The riddle of Thomas Merton

In a story for The San Diego Union-Tribune, Kimberly Winston shows how much a talented religion reporter can do with something as simple as a locally sponsored conference about a dead man with a popular following. In this case, it helps that the dead man is Thomas Merton, the agnostic-turned-Catholic-monk who was pursuing an interest in Buddhism by the time he died in 1968. (If you're a fan of Matthew Fox, you may believe that sentence should end with "by the time he was assassinated in 1968.") These paragraphs of Winston's perfectly capture the mixed legacy of Merton more than 30 years after his death:

Last fall, the U.S. Conference of Catholic Bishops cut an essay on Merton as an exemplary American Catholic from an upcoming edition of the American Catholic Catechism.

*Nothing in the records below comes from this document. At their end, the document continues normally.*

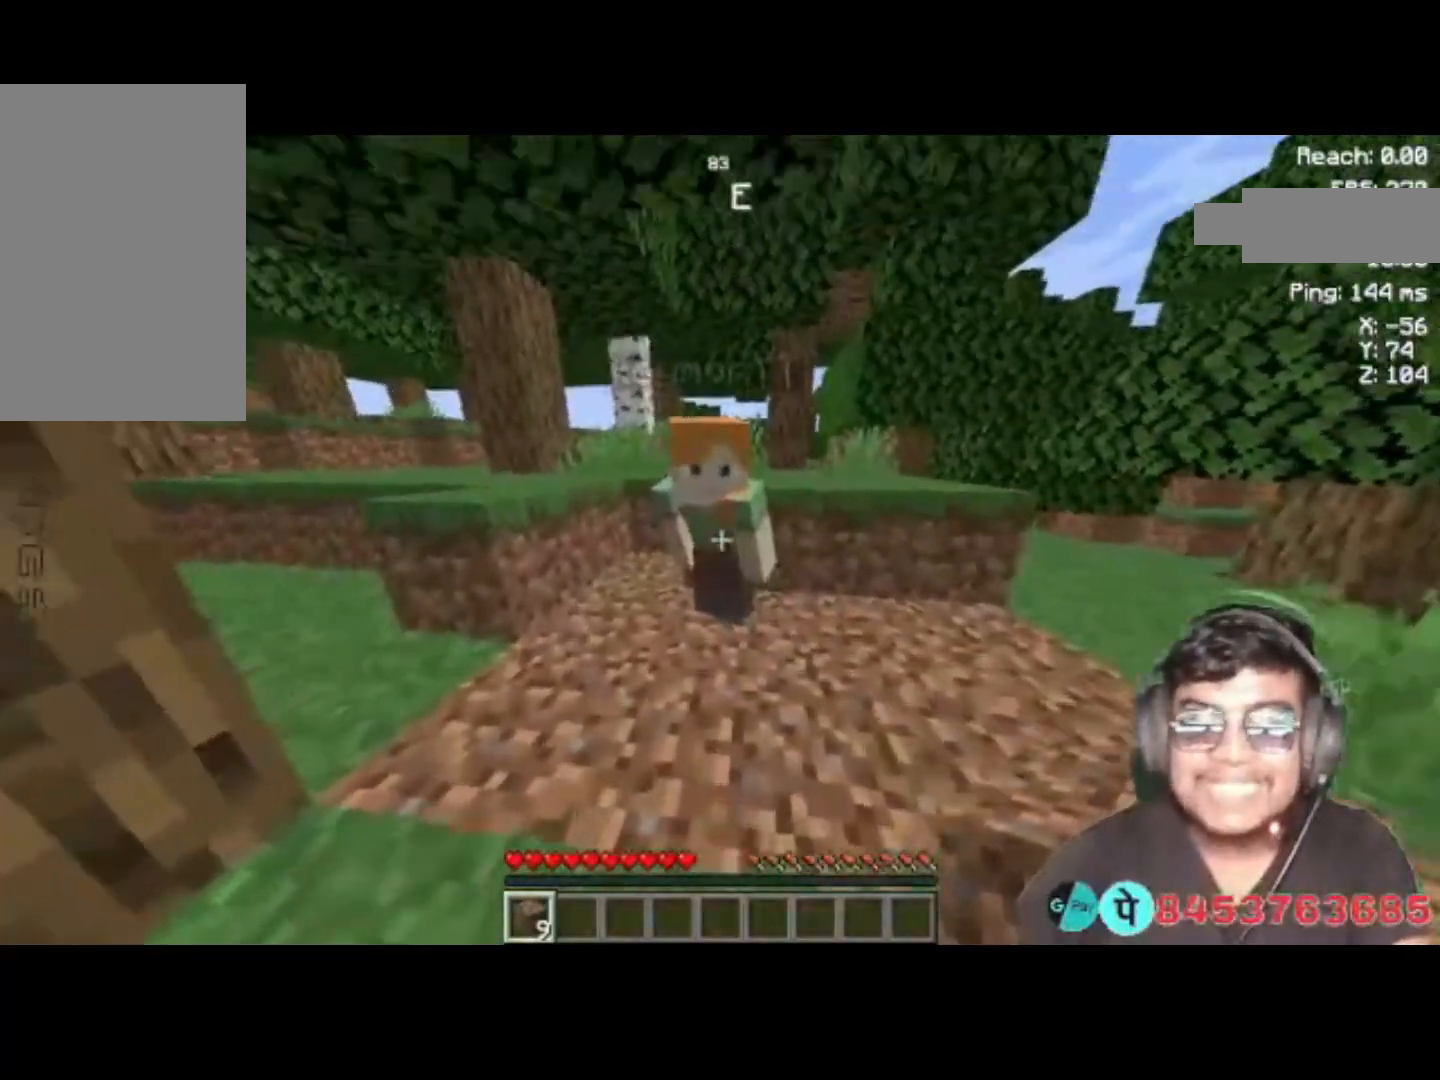
{"keys": ["w"], "events": []}
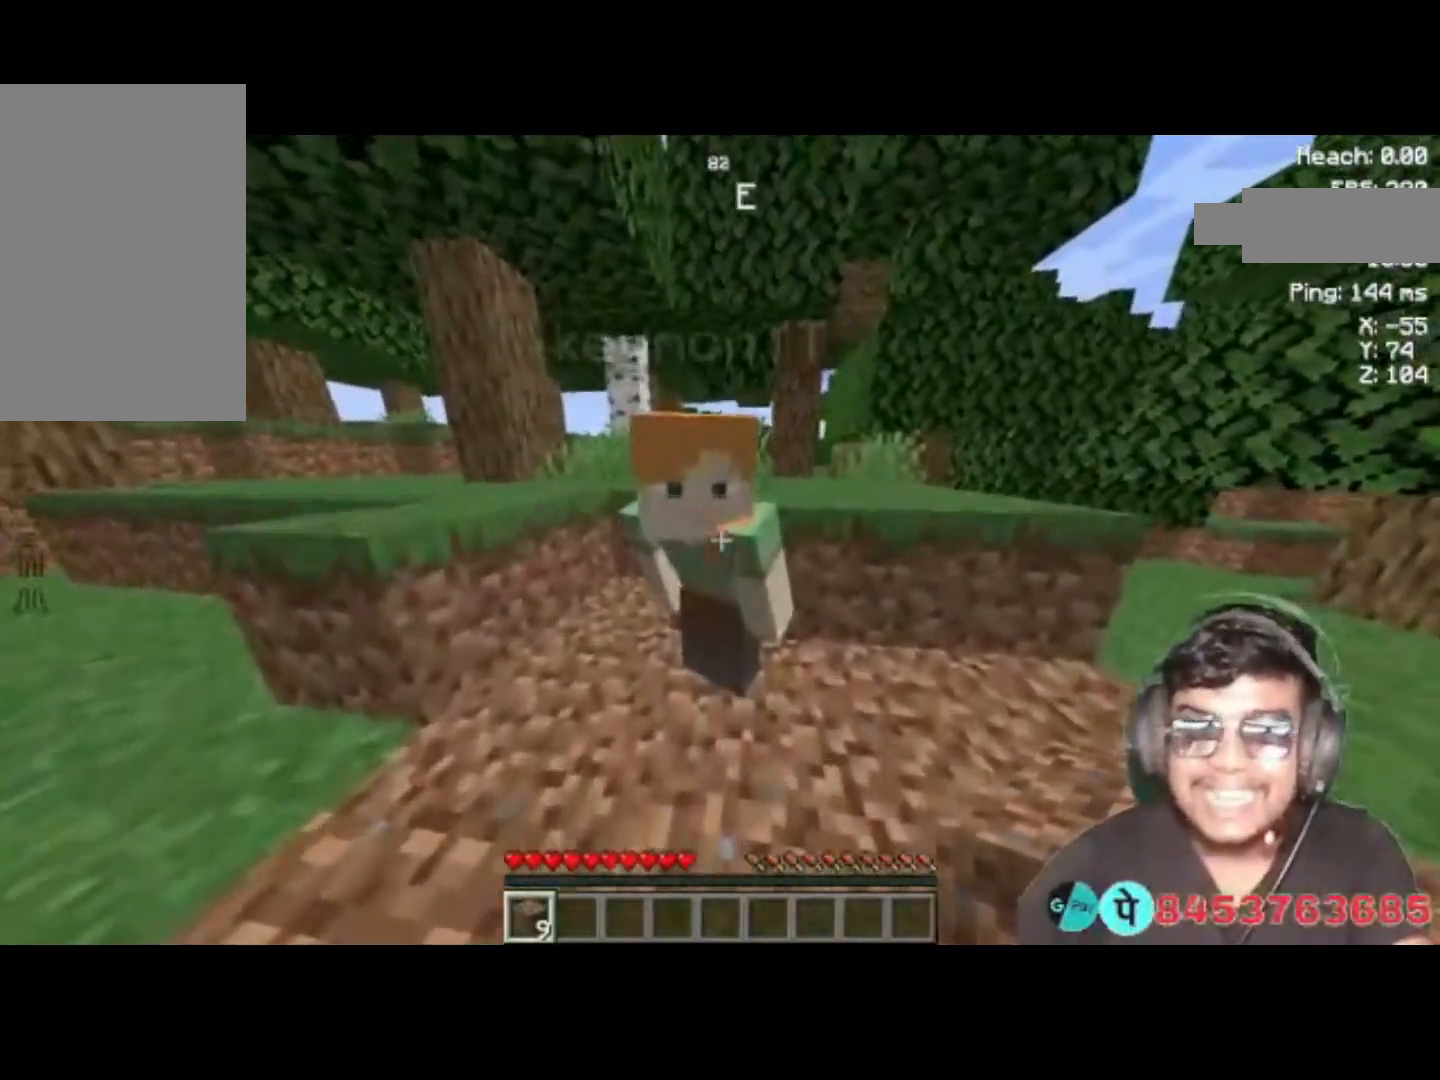
{"keys": [], "events": [[100, "w", "up"]]}
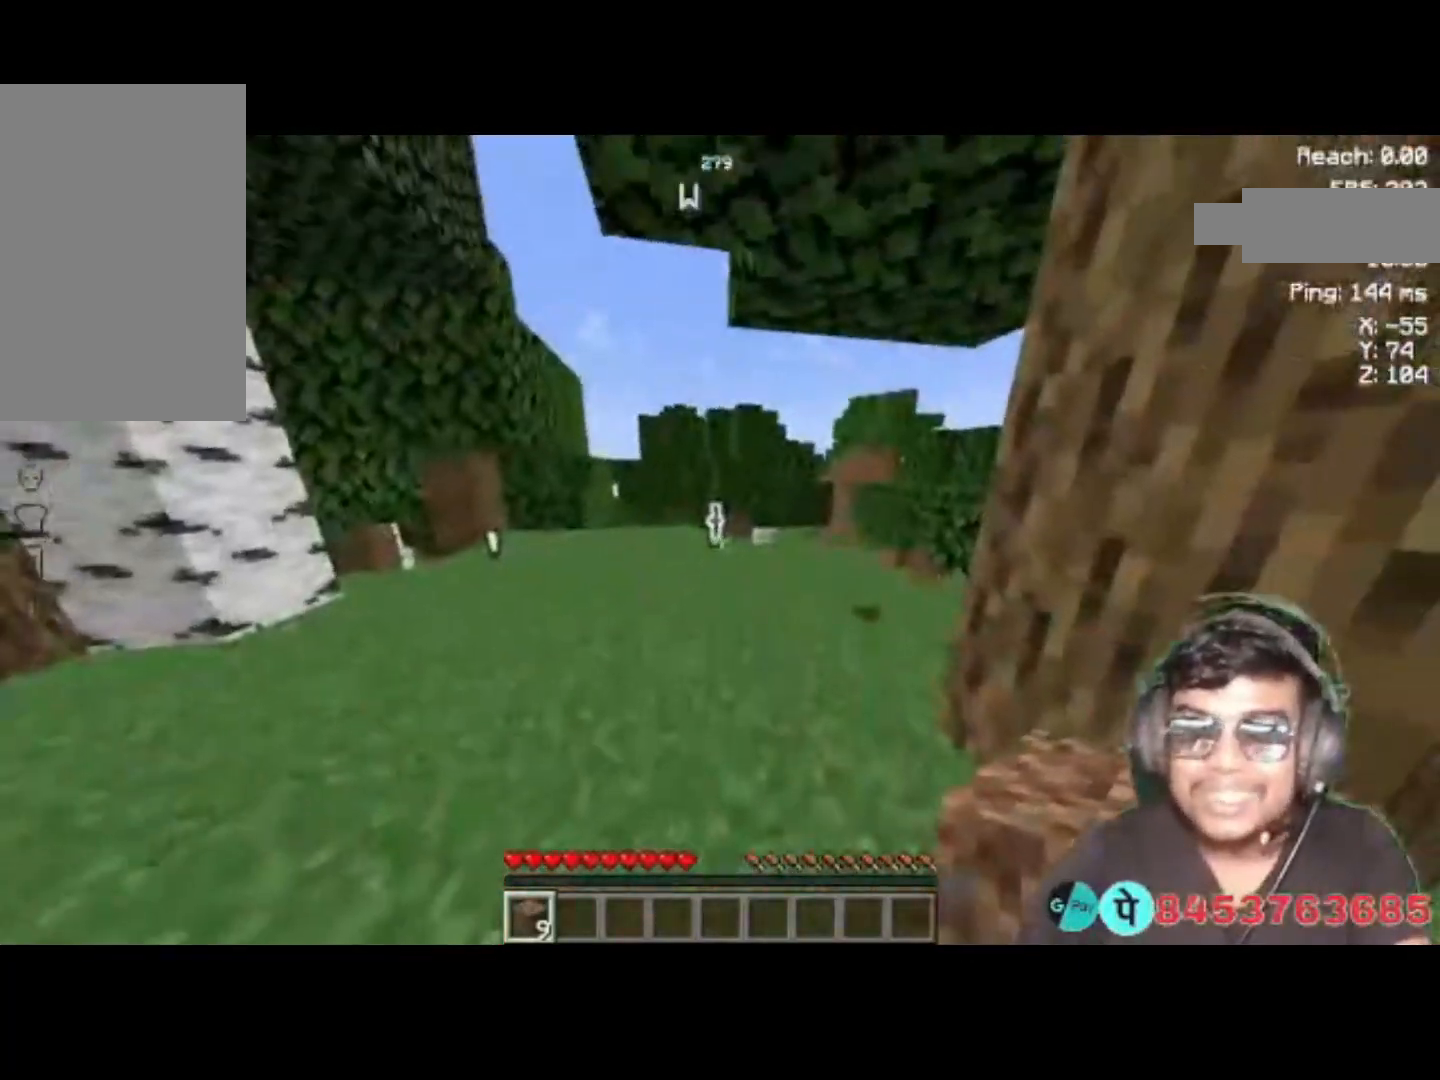
{"keys": [], "events": []}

At the time, Bishop Donald Wuerl of the Diocese of Pittsburgh said Merton was removed because "the generation we were speaking to had no idea who he was." He was replaced by St. Elizabeth Ann Seton, another convert and founder of the Sisters of Charity.

That brought a petition from Merton devotees, many who say he was cut because of his dialogue with Buddhists and other Eastern monastics -- something some conservative Catholics see as evidence that Merton moved outside the Christian faith. A final draft of the catechism has been submitted to the Vatican for approval, so it is unlikely Merton will be reinstated.

That is as it should be, says George Kilcourse, a diocesan priest and professor of theology at Bellarmine University in Louisville, Ky., where Merton taught and many of his papers are housed. Kilcourse was a student at Bellarmine and still remembers Merton. Reducing this impassioned, conflicted, talented man to an entry in the catechism is like reducing "St. Francis of Assisi to a birdbath," he said.

"He never wanted to be canonized," Kilcourse explained. "He was much too human to be dealt with that reverently."